Allah, lindungi ia di setiap langkahnya, lirih Diva.
Di Tempat lain, lelaki berusia 25 tahun itu terbangun dari tidurnya. Ia melihat jam yang menempel di dinding ternyata sudah jam 1 dini hari, ia ketiduran. Meregangkan ototnya yang terasa kaku, dengan enggan ia bangkit menuju kamar mandi, membasuh mukanya. Semarah apapun Deva, ia harus pulang karena semua pekerjaan ada di rumahnya. Ia tak bisa lari dari tanggung jawab.
Lampu rumah sudah padam semua, menandakan penghuninya sudah terlelap. Deva jalan perlahan memasuki kamarnya.
Diva yang memang belum bisa tidur mendengar suara pintu terbuka, seketika rasa takut menyusup di dadanya. Ia takut yang masuk adalah seorang penjahat. Saat ini posisinya memunggungi pintu, namun ketika ia mendengar kemericik air dari kamar mandi. Rasa lega menghampiri nya, ia tahu bahwa itu Deva.

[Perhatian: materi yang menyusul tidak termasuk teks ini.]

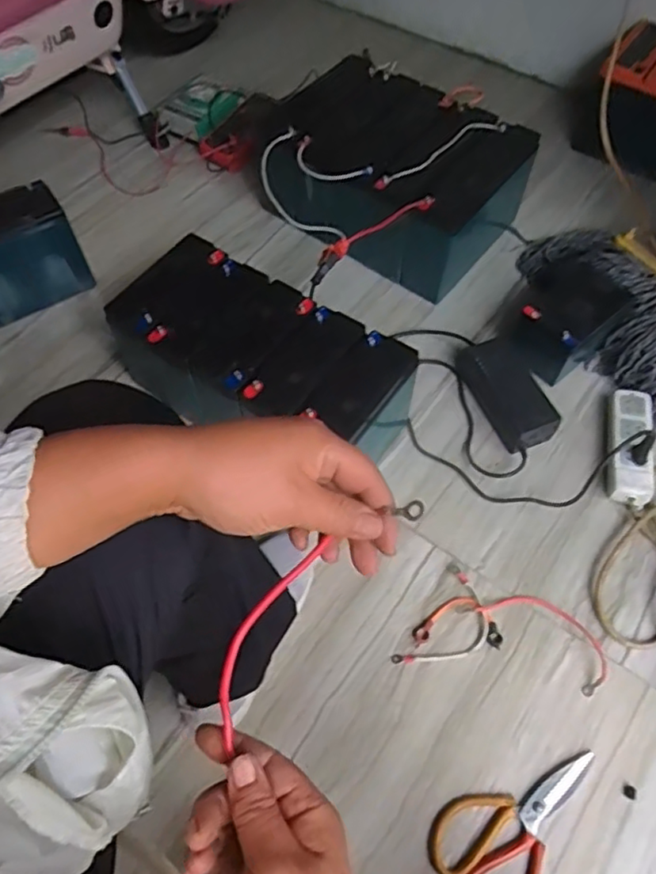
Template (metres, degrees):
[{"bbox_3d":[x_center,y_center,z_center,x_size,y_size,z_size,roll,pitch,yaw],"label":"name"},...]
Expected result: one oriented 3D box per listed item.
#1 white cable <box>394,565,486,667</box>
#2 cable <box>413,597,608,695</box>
[{"bbox_3d":[0.152,0.235,0.760,0.081,0.006,0.148,31,66,18],"label":"white cable"},{"bbox_3d":[0.226,0.237,0.762,0.227,0.010,0.095,14,62,10],"label":"cable"}]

Tak lama terdengar pintu kamar mandi terbuka, ia bisa mencium wangi khas Deva-suaminya.
Selama 10 menit Diva tak merasakan pergerakan ranjang di sebelah nya. Perlahan ia membalikkan posisinya, Hati Diva tersayat melihat suaminya yang memilih tidur di sofa. Air mata itu kembali luruh di kedua pipinya.

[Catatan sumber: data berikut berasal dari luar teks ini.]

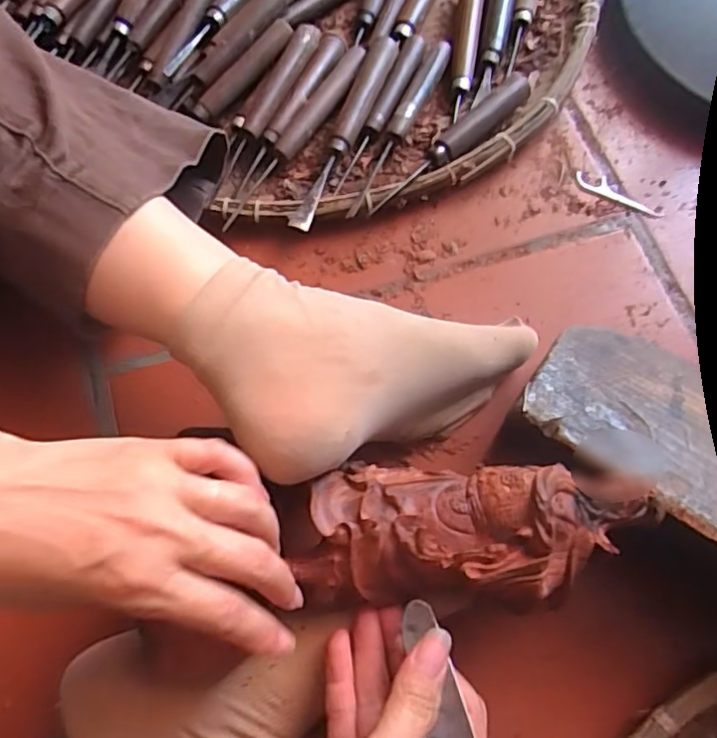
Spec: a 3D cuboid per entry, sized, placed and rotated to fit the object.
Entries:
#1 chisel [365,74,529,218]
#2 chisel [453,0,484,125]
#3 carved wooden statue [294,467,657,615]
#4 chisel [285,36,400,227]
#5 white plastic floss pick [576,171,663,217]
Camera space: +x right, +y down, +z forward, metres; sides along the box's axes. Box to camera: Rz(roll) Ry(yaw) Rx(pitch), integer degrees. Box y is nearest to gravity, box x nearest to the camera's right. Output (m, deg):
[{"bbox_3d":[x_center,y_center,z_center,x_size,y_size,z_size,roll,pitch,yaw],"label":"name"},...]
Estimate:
[{"bbox_3d":[0.072,-0.170,0.473,0.170,0.023,0.015,-43,76,-14],"label":"chisel"},{"bbox_3d":[0.093,-0.290,0.526,0.023,0.019,0.168,11,70,4],"label":"chisel"},{"bbox_3d":[0.053,0.079,0.305,0.165,0.039,0.066,-6,70,7],"label":"carved wooden statue"},{"bbox_3d":[-0.009,-0.183,0.477,0.018,0.016,0.182,21,71,7],"label":"chisel"},{"bbox_3d":[0.202,-0.137,0.485,0.070,0.004,0.014,29,72,10],"label":"white plastic floss pick"}]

Diva bangkit dari posisinya, dengan hati-hati ia mendekati Deva yang terpejam. Diva duduk bersila menghadap wajah suaminya. Mengusap kasar air matanya yang luruh. Ia pandangi wajah sendu Deva. Tangannya terulur mengusap setiap inci wajah tampan suaminya.
Diva tersenyum getir mengusap pelan kelopak mata itu. Mata ini yang tadi menatap nya tajam, akankah ia kembali mendapat tatapan lembut dari sang pemilik. Kemudian ia meraba bibir merah alami milik suaminya. Ia menggigit keras bibirnya. Menahan Isakan. Mengingat bibir ini yang tadi mengeluarkan bentakan dan kata-kata pedas membuatnya sakit. Isakan kecil itu keluar dari bibirnya yang bergetar. Cukup!
Diva tak bisa lagi menahan rasa perih ini, seakan torehan luka merongrong raganya. Ia menunduk di sisi Deva. Lagi dan lagi ia menangis tergugu. Tanpa Diva sadari bahwa selama itu Deva tahu apa yang ia lakukan. Deva yang memang belum tidur dan memandangi punggung ringkih istrinya. Ia memilih berbaring di sofa dibandingkan di samping istrinya. Ketika ia melihat pergerakan punggung itu, ia pura-pura memejamkan mata. Ia tahu bahwa ada orang yang mendekati nya. Ia merasakan usapan pada wajahnya dan ia mendengar Isakan pilu istrinya. Sekuat tenaga ia menahan untuk tak merengkuh tubuh ringkih Diva. Sepersekian detik ia merasakan benda kenyal menyentuh kening nya dan setetes air mata jatuh mengenai pipinya. Mendadak kelopak mata Deva terbuka dan melihat punggung istrinya menjauh keluar kamar.
Pertahan Diva runtuh, ia memeluk kedua lututnya. Tubuhnya bergetar seiring Isakan yang terus keluar dari bibirnya.
"Hiks.." Diva Mencengkram dadanya, berusaha menghilangkan rasa pedih dan sakit yang menyelimutinya.
Dua anak manusia itu Meraung karna torehan luka.